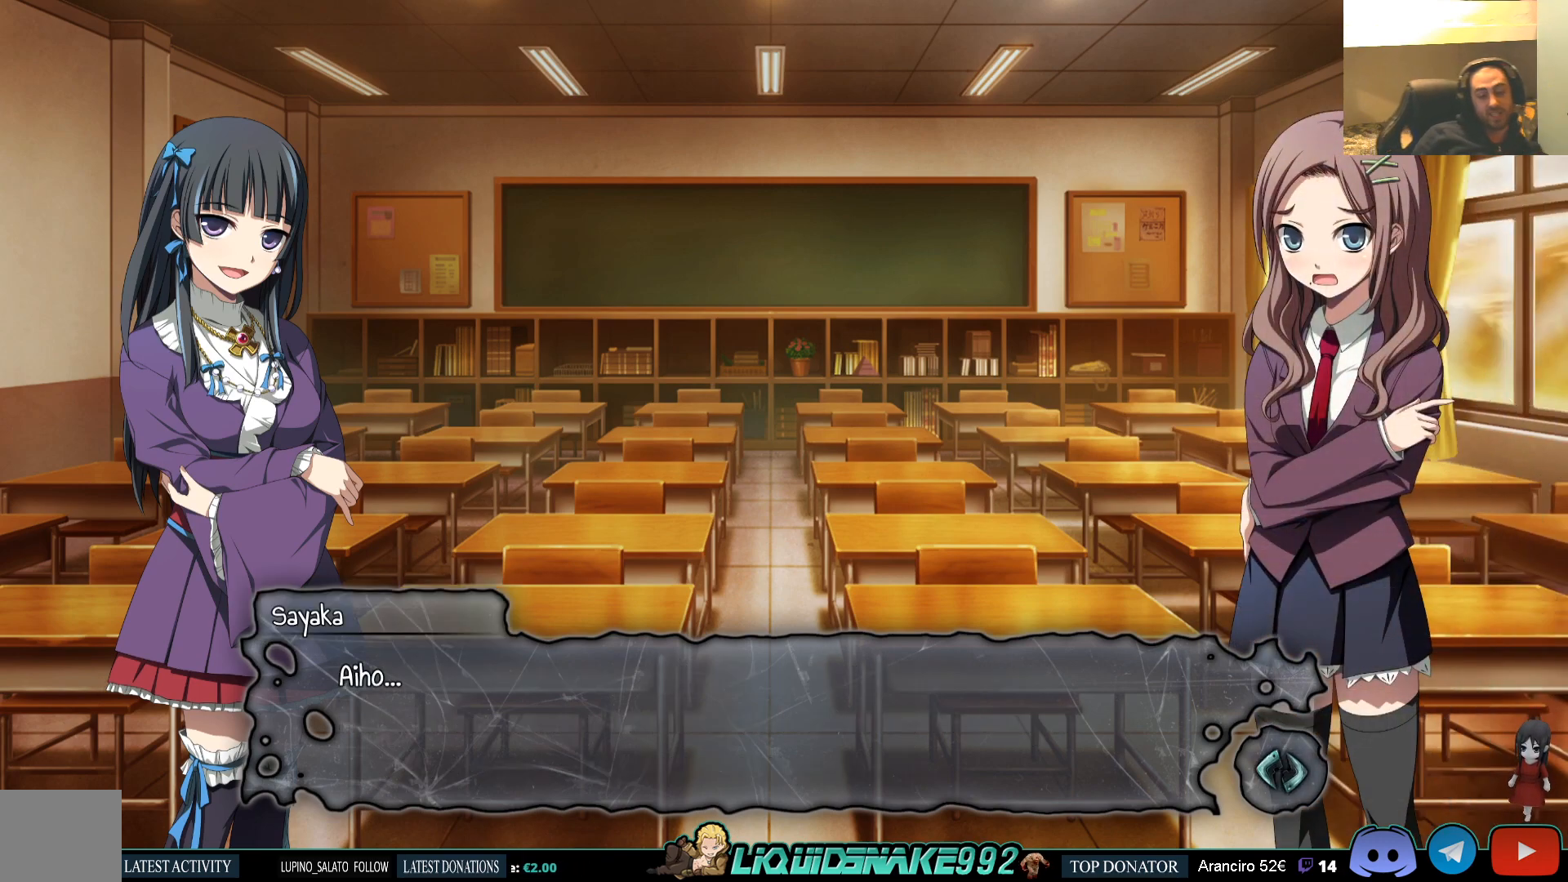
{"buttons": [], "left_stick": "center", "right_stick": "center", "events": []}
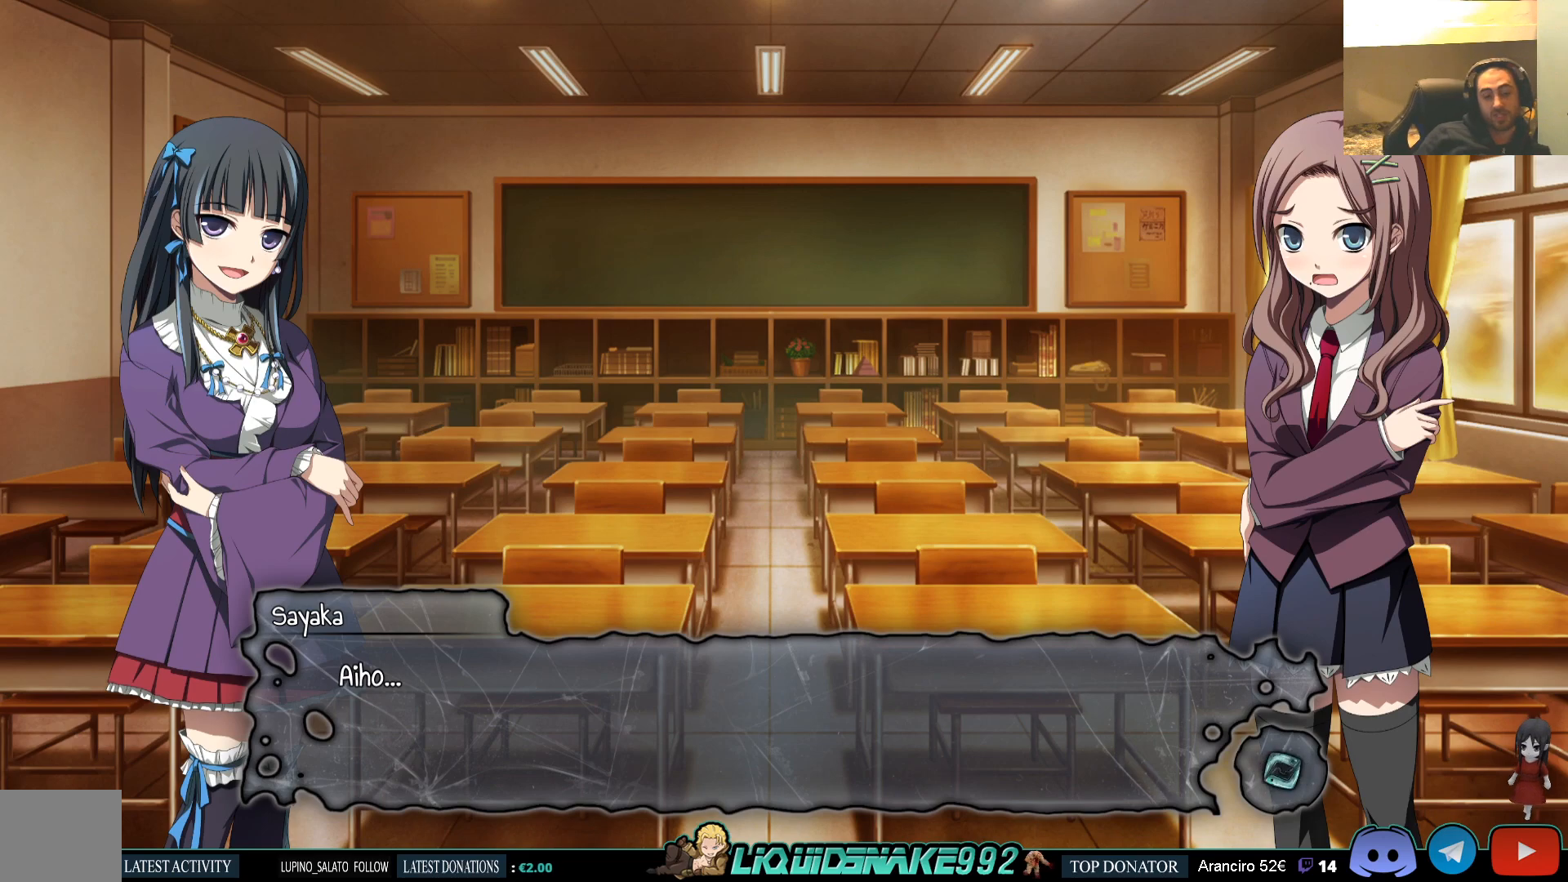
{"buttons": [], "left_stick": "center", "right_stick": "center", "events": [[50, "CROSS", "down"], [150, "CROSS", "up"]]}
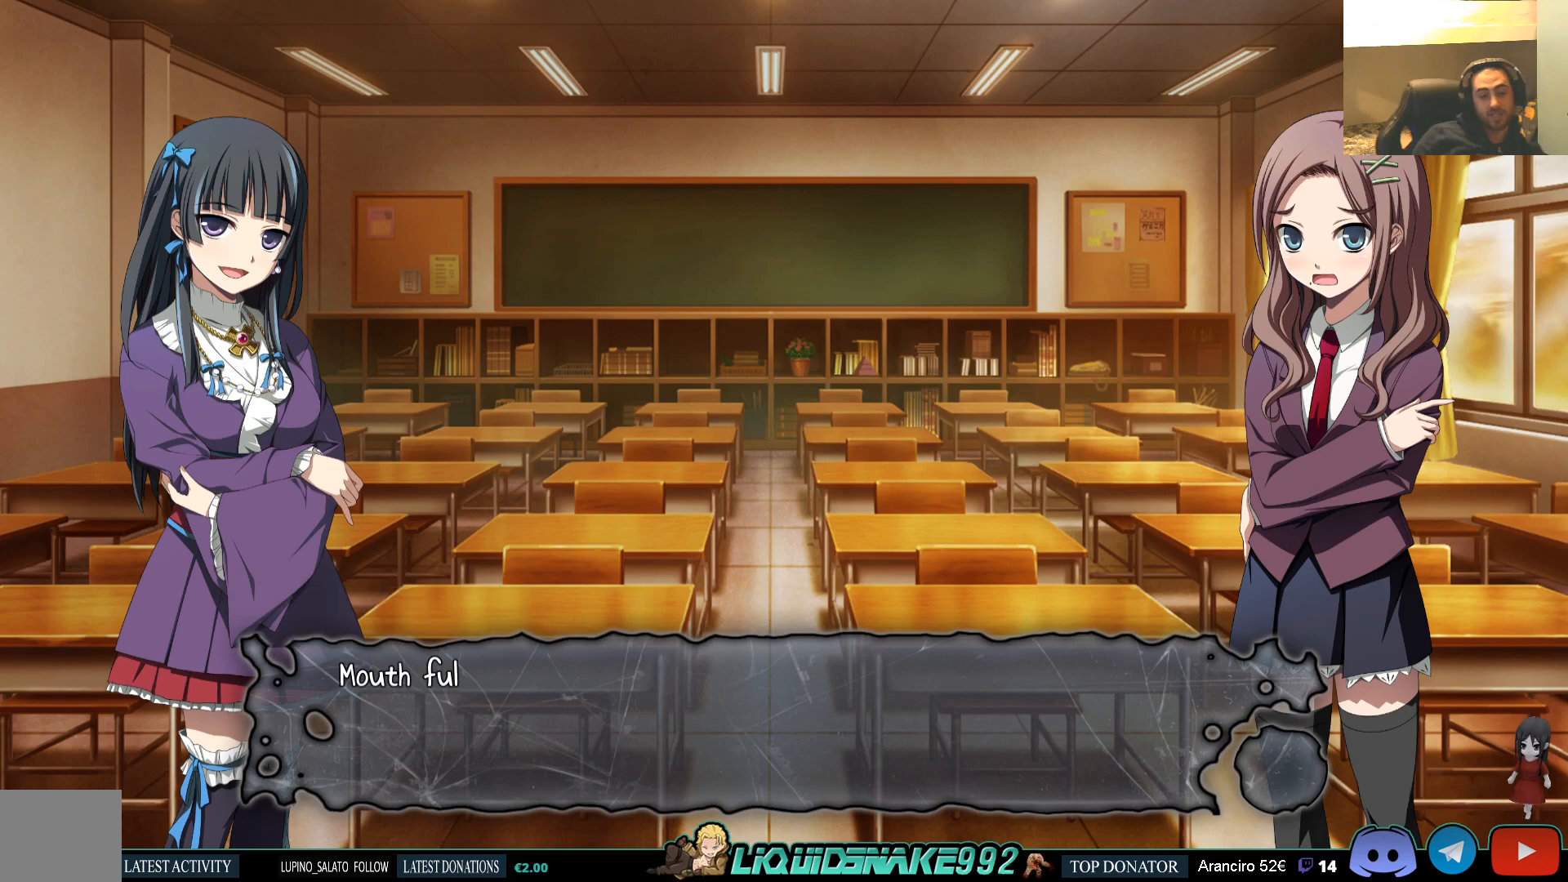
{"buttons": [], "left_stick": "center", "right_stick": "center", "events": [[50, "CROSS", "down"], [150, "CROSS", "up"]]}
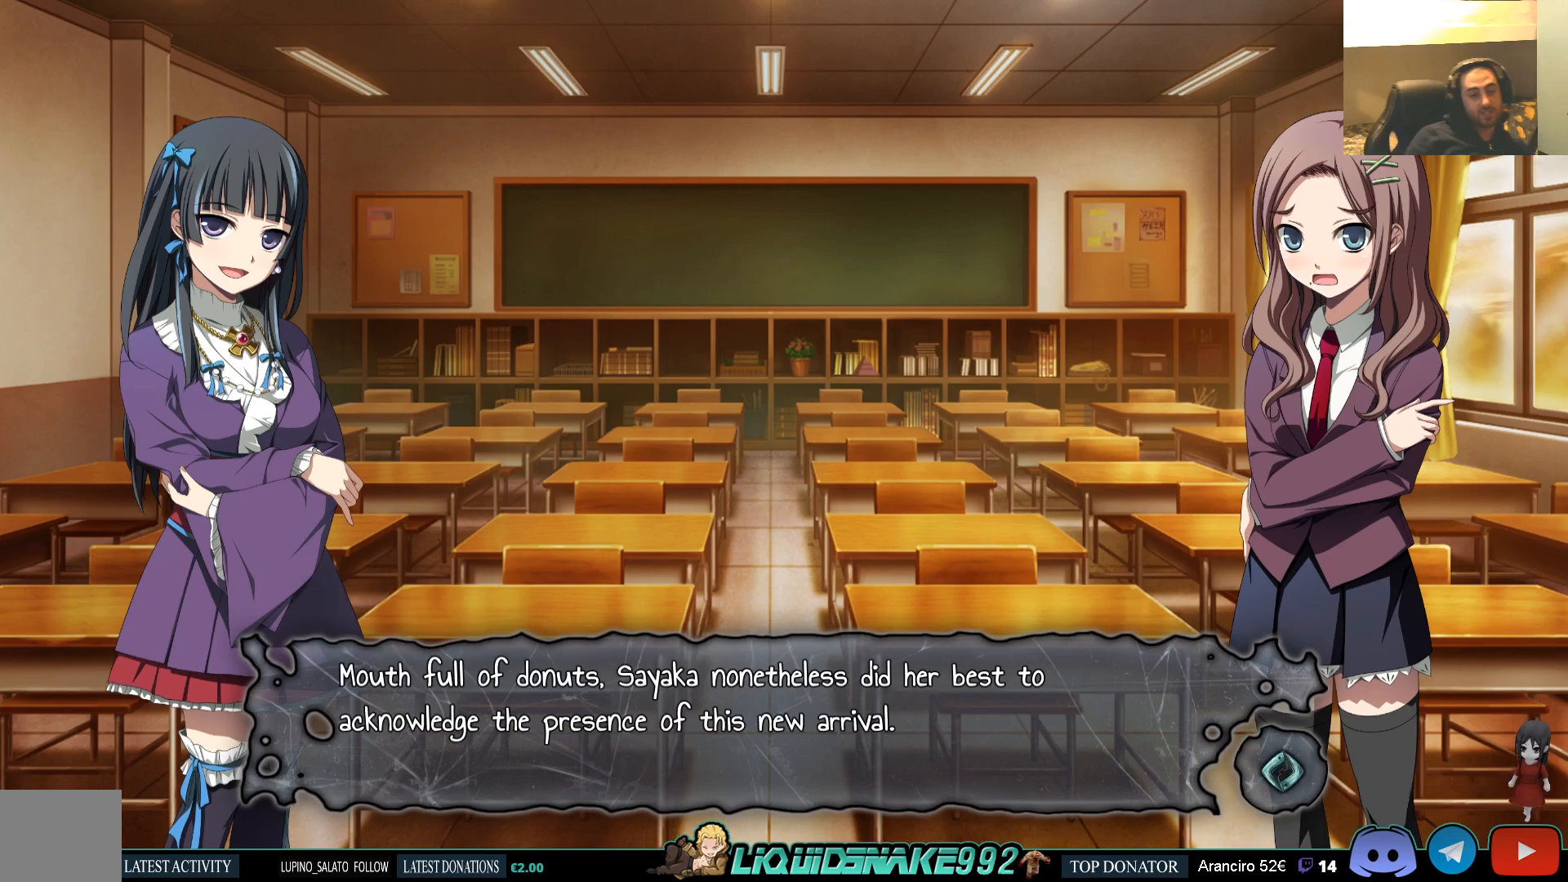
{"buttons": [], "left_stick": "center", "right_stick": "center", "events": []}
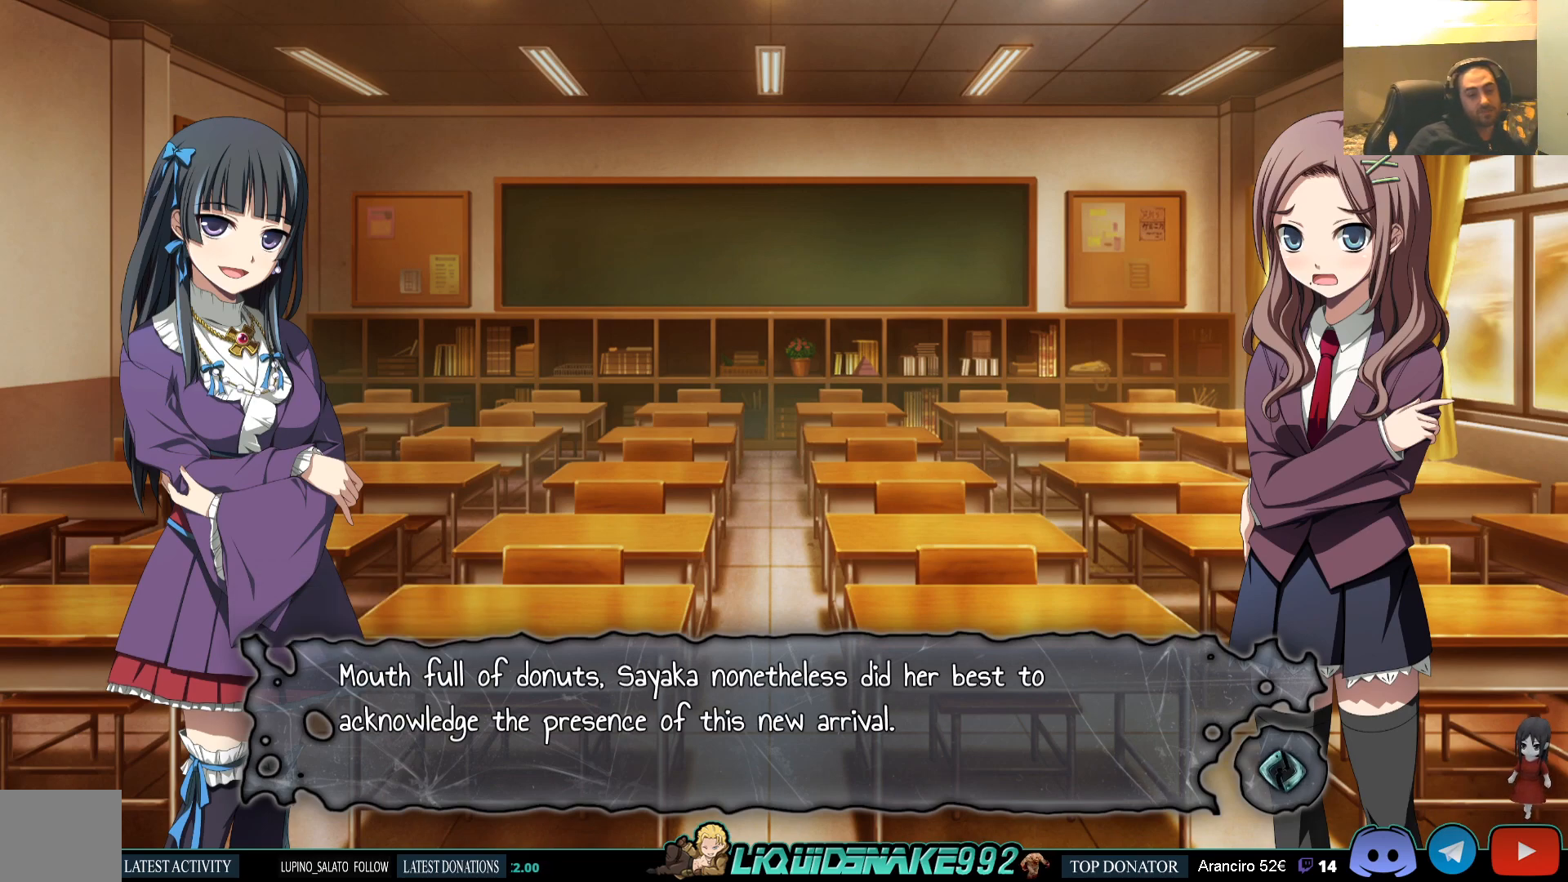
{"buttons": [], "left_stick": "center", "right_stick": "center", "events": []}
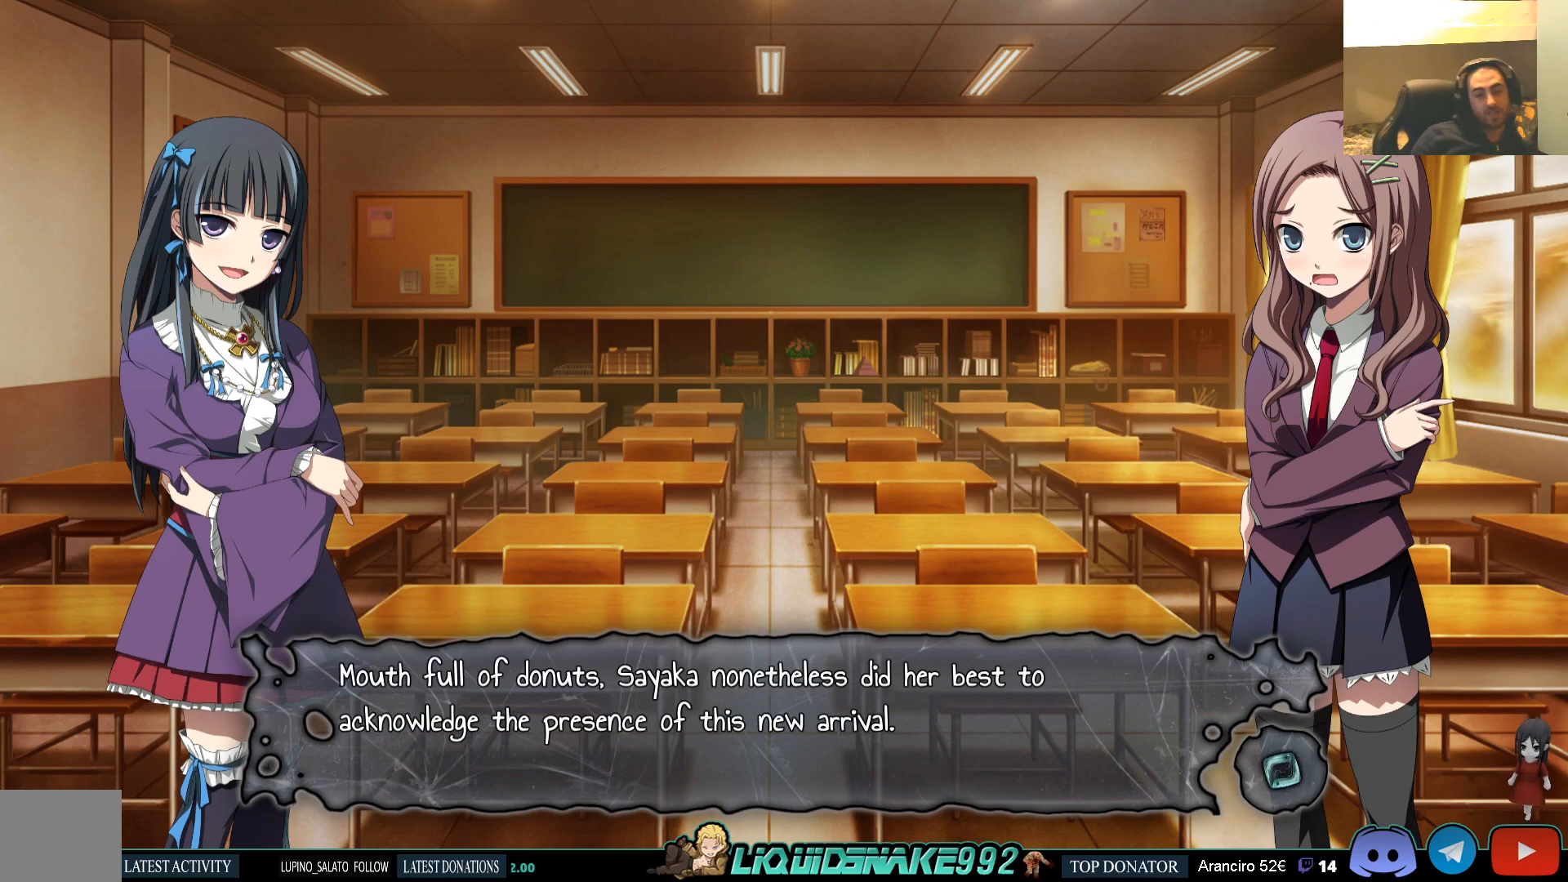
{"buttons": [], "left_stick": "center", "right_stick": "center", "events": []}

# What to produce:
Where a record above holds a picture, drop the picture and print the rest exactly.

# Response for this exercise:
{"buttons": [], "left_stick": "center", "right_stick": "center", "events": []}
{"buttons": [], "left_stick": "center", "right_stick": "center", "events": [[50, "CROSS", "down"], [150, "CROSS", "up"]]}
{"buttons": [], "left_stick": "center", "right_stick": "center", "events": [[50, "CROSS", "down"], [150, "CROSS", "up"]]}
{"buttons": [], "left_stick": "center", "right_stick": "center", "events": []}
{"buttons": [], "left_stick": "center", "right_stick": "center", "events": []}
{"buttons": [], "left_stick": "center", "right_stick": "center", "events": []}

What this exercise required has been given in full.